Nigel Bruce‘s Watson was, as before, no fit companion (one might think) for the intellectually brilliant Holmes, but a likable buffoon of a man nonetheless. Rathbone was again excellent. His timing and phrasing seemed to echo the Holmes of Conan Doyle’s pages, while cutting a figure reminiscent of the original Sidney Paget illustrations. Rathbone was never again to achieve this peak of performance, later a certain tiredness with the character made him exaggerate Holmes’ idiosyncrasies to the detriment of his portrayal. Also, sadly, it was the last time Rathbone was to play the detective in period. He was never again to stride through the fog in his inverness cape and deerstalker hat. But, in regards to the quantity of films, Rathbone’s career as the world’s greatest detective had hardly begun.
The quality of the two 20th Century Fox films was such that under ordinary circumstances a franchise would be a foregone conclusion but, by the end of 1939, the Second World War had broken out and foreign agents and spies were much more typical and topical than the antiquated criminal activities of Moriarty and his ilk. 20th Century Fox saw the Holmes series as too dubious a commercial proposition to continue on the same level of high-budget production and too difficult to relegate to their B-grade film series, so Fox dropped Sherlock Holmes. In 1942 Universal Pictures acquired the screen rights from the Conan Doyle estate and immediately put Rathbone and Bruce under contract for a dozen Holmes films, thus one studio was continuing a franchise originated by another using the same lead actors, but that’s another story for another time. Right now I’ll ask you to please join me again next week when I have the opportunity to tickle your fear-fancier with another feather from that cinematic ugly duckling known as Horrorwoodland for…Horror News! Toodles!

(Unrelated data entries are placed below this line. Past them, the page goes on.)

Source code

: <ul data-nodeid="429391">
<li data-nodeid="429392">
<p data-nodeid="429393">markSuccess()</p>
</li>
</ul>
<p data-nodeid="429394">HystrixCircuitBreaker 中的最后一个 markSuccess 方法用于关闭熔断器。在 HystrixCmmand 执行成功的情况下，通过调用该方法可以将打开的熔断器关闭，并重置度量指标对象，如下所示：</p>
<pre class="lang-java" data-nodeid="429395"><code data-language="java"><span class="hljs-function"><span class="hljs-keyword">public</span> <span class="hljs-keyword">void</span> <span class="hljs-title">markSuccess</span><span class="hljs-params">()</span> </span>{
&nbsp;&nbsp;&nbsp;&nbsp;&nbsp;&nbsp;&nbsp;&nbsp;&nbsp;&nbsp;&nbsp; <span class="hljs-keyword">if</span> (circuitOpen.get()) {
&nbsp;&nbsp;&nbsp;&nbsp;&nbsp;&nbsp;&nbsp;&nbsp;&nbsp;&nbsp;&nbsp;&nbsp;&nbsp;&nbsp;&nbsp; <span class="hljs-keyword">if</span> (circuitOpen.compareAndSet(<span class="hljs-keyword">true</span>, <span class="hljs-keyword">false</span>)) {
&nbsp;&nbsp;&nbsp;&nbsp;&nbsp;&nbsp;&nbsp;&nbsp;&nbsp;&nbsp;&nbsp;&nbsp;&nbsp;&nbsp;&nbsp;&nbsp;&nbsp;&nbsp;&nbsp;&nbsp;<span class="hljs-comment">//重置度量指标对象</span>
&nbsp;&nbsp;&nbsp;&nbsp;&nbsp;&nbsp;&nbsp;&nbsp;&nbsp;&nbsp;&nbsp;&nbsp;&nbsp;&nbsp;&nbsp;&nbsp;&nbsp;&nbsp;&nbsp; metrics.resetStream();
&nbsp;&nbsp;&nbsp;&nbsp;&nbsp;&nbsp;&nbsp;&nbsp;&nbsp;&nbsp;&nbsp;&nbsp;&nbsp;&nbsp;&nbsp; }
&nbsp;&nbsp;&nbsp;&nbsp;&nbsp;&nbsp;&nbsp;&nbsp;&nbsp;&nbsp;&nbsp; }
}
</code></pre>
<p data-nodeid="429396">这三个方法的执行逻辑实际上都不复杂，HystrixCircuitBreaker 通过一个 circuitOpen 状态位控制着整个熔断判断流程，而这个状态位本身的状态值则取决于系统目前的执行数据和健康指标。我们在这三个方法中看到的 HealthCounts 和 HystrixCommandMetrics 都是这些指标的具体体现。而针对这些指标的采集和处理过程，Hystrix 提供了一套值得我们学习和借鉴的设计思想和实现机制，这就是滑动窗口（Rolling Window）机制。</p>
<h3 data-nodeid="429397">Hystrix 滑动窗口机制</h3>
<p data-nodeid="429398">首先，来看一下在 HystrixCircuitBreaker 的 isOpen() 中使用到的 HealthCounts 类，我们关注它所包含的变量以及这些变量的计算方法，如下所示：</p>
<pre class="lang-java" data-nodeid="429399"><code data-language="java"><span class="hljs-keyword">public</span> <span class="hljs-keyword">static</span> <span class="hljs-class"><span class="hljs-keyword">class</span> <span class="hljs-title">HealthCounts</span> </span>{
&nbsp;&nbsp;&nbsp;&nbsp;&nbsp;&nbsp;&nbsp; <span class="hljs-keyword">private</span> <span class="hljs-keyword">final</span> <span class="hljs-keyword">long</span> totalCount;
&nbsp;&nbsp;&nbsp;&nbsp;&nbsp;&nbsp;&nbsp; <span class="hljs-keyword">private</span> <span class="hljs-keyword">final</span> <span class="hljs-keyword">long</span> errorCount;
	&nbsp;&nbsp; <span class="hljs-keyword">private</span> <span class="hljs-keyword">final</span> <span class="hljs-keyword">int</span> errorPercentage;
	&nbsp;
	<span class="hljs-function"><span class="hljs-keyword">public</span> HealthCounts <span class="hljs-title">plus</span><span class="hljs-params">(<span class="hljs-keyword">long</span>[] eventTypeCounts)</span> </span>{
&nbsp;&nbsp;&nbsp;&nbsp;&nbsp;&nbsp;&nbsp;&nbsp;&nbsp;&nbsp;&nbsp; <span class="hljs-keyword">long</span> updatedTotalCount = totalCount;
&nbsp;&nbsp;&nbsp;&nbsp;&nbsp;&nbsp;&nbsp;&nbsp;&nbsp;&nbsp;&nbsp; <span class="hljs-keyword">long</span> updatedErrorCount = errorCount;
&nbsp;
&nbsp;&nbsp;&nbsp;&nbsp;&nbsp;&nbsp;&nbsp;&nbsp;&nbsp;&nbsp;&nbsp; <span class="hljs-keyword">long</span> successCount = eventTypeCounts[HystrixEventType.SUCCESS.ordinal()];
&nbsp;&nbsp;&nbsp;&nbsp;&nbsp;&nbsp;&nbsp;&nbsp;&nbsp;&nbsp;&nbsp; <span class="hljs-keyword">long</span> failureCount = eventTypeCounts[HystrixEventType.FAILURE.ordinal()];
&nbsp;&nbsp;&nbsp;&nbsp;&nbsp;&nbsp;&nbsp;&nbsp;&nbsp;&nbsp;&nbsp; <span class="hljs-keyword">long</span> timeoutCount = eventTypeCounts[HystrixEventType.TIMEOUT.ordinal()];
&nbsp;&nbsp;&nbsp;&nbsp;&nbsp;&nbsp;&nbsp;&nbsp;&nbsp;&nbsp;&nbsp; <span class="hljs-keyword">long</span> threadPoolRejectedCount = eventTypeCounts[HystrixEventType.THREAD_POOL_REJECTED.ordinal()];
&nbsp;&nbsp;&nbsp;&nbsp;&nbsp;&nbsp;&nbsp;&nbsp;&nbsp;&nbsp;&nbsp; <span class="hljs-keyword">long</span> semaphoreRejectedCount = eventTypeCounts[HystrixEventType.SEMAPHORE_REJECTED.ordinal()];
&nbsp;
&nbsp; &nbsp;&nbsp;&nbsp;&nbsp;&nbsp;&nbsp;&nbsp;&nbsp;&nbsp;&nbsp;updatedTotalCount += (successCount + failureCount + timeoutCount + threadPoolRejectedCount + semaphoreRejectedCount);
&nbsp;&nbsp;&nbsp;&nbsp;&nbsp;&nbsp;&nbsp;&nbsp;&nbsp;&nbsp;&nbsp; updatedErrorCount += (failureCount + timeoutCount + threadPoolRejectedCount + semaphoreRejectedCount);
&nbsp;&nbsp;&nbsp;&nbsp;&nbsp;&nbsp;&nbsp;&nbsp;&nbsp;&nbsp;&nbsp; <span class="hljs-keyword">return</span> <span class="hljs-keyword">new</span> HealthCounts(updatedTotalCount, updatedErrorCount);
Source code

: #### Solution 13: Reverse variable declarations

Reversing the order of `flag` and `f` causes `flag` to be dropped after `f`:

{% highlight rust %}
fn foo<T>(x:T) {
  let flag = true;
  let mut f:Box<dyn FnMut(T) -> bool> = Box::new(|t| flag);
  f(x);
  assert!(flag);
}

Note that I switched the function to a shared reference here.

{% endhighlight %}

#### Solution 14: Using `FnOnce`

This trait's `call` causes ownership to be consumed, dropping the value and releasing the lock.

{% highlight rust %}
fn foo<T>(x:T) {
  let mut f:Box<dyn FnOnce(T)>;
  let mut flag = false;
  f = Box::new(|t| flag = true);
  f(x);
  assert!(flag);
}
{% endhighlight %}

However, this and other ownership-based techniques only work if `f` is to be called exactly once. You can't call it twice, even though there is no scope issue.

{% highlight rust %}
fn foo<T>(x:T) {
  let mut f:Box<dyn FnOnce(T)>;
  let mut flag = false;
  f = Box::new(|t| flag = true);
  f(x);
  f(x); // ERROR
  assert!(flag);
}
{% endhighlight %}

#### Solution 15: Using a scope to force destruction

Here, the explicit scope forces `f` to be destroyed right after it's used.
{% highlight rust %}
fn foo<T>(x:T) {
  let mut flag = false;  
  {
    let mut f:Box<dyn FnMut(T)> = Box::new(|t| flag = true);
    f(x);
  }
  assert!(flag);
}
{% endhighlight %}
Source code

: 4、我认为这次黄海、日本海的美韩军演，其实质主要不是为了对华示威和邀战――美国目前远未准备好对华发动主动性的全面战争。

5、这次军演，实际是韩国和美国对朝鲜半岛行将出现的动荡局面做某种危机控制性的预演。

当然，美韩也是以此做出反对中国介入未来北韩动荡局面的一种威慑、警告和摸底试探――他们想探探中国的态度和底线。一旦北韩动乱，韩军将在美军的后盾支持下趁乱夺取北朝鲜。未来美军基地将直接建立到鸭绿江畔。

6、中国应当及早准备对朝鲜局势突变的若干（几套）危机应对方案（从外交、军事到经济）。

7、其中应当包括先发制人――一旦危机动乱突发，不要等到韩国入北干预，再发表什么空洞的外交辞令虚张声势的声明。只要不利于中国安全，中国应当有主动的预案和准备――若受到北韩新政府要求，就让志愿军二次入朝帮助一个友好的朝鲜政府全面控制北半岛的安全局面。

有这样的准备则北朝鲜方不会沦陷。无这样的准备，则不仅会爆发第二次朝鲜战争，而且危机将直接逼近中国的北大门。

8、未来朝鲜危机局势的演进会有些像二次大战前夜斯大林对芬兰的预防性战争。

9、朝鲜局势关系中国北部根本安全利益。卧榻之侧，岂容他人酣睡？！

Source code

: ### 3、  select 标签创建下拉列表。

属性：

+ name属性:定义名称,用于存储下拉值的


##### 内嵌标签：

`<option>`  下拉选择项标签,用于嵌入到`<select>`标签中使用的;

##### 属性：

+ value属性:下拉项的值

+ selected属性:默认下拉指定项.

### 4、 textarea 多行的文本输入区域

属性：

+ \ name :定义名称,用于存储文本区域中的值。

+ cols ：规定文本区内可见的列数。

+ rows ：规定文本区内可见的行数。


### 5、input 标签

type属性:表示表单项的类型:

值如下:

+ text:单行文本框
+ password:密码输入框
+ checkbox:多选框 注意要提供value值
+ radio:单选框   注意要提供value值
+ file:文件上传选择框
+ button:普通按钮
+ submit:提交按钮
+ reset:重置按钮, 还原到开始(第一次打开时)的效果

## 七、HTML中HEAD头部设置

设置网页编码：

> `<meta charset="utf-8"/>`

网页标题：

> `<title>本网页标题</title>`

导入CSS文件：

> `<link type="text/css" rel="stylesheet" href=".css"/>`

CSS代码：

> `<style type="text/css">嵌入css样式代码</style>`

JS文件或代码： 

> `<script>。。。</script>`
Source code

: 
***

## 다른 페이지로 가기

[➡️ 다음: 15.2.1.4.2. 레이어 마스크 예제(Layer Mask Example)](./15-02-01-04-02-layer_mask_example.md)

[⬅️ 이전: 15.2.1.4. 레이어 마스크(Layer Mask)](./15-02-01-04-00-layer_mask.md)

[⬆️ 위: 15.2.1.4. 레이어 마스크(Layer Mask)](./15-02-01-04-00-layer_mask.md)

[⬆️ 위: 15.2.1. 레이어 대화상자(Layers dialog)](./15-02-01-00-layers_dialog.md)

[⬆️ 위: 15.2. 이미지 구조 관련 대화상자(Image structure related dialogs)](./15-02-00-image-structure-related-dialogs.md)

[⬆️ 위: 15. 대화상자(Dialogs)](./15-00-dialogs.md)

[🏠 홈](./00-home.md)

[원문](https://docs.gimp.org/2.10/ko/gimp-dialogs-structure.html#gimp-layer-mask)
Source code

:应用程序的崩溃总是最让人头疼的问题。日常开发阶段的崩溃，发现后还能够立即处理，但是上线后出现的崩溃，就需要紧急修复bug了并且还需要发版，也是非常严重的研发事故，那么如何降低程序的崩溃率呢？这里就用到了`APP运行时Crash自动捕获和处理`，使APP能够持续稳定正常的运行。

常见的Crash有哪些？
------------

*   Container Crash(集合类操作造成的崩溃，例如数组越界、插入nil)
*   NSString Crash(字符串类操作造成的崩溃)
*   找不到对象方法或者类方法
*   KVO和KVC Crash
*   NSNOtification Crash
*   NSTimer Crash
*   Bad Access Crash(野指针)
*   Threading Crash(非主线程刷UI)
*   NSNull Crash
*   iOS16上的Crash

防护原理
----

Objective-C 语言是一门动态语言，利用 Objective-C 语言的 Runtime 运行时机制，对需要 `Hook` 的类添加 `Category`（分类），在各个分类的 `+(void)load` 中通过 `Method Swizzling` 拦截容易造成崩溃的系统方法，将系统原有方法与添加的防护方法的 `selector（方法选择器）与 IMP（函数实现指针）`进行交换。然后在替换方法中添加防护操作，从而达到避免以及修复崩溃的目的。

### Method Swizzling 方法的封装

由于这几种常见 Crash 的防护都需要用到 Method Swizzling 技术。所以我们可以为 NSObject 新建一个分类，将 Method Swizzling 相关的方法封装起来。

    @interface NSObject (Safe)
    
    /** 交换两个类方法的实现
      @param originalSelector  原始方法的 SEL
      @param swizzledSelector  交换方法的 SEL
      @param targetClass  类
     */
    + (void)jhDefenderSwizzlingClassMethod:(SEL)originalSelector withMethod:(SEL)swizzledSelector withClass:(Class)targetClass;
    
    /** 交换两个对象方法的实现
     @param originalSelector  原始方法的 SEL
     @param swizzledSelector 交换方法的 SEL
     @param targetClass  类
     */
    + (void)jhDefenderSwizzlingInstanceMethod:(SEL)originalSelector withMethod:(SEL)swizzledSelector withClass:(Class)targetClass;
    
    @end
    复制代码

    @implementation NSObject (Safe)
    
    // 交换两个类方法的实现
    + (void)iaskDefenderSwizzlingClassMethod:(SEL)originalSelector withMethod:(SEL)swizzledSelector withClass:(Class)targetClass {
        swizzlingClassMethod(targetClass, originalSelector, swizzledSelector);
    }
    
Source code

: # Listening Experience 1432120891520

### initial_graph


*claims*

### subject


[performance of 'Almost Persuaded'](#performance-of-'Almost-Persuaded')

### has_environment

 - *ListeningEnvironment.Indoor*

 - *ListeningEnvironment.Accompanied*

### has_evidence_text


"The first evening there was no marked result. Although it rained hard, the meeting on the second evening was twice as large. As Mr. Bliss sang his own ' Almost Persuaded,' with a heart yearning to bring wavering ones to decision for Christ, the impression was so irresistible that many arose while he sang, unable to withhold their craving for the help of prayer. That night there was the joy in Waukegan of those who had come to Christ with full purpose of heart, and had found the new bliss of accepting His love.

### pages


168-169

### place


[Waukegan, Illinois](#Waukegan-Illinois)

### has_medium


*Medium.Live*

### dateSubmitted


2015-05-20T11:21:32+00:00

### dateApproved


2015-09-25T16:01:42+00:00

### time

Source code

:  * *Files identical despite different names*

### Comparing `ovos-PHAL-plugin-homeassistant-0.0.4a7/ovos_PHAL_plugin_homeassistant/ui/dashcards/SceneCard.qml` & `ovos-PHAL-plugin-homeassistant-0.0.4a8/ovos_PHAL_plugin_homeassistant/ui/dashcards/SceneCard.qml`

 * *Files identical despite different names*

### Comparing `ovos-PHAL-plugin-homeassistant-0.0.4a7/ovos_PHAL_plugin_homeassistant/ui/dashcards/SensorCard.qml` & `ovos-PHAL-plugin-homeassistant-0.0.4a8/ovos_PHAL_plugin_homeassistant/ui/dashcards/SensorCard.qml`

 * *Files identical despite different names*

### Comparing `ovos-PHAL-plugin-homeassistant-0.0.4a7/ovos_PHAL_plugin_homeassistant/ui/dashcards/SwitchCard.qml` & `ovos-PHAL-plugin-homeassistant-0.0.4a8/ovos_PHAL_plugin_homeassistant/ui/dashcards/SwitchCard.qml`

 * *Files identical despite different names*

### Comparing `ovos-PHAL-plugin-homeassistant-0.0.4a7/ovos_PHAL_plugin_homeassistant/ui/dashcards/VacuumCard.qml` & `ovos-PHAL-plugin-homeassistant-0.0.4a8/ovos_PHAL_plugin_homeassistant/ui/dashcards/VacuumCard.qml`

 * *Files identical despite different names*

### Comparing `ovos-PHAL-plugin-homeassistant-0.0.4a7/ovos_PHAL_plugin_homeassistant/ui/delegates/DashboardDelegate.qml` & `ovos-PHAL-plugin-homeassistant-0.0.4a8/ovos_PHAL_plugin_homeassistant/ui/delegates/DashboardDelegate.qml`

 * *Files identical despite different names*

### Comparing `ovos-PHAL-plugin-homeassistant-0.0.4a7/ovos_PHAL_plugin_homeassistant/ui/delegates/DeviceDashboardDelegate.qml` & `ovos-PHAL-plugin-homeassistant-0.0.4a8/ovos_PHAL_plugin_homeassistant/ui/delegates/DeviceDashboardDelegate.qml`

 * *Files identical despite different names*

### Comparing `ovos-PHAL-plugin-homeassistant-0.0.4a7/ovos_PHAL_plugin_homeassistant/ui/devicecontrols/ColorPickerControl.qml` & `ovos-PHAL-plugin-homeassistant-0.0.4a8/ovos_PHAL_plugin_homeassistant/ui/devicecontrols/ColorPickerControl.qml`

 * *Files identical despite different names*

Growing up, the Rathbone films were the earliest HOLMES stories I ever saw. But now, collecting DVDs, a whole new world has been opening up to me. In the last year, I not only saw the 1916 William Gillette film adaptation of his own play, but also the greatly-expanded 1922 remake of it with John Barrymore.
But I’ve also seen the 1932 Clive Brook film “SHERLOCK HOLMES”, which, it turns out, is a direct SEQUEL to the story in the stage play. And, whatta ya know? It suddenly became obvious to me that, if anything, the 1939 “ADVENTURES…” film is actually a REMAKE of that!
It opens with Moriarty in the dock for previous crimes, but then sent to prison, after he threatens to murder the 3 people responsible for putting him there. Soon he breaks jail, murders the judge, and then hatches a scheme to frame Holmes for murdering the Scotland Yard inspector he was a rival of. Once Holmes has been arrested, he invites a whole gang of foreign criminals to run riot looting London, some of them “Chicago gangland” style– as a DIVERSION for the REAL crime, robbing The Bank Of England.
So many have said, over and over, that the ’39 film bears almost no resemblence to the 1899 stage play, and they’re right. But from what I’ve described here, it should be obvious what it DOES resemble.
At least one reviewer compared the style of the ’32 film to a “Bulldog Drummond” film, and I agree- right down to the annoying subplot of the hero putting off retirement and marriage to solve “one more” big case. Irene Adler and Violet Hunter I could see, but Alice from the play and the ’32 film… NO WAY!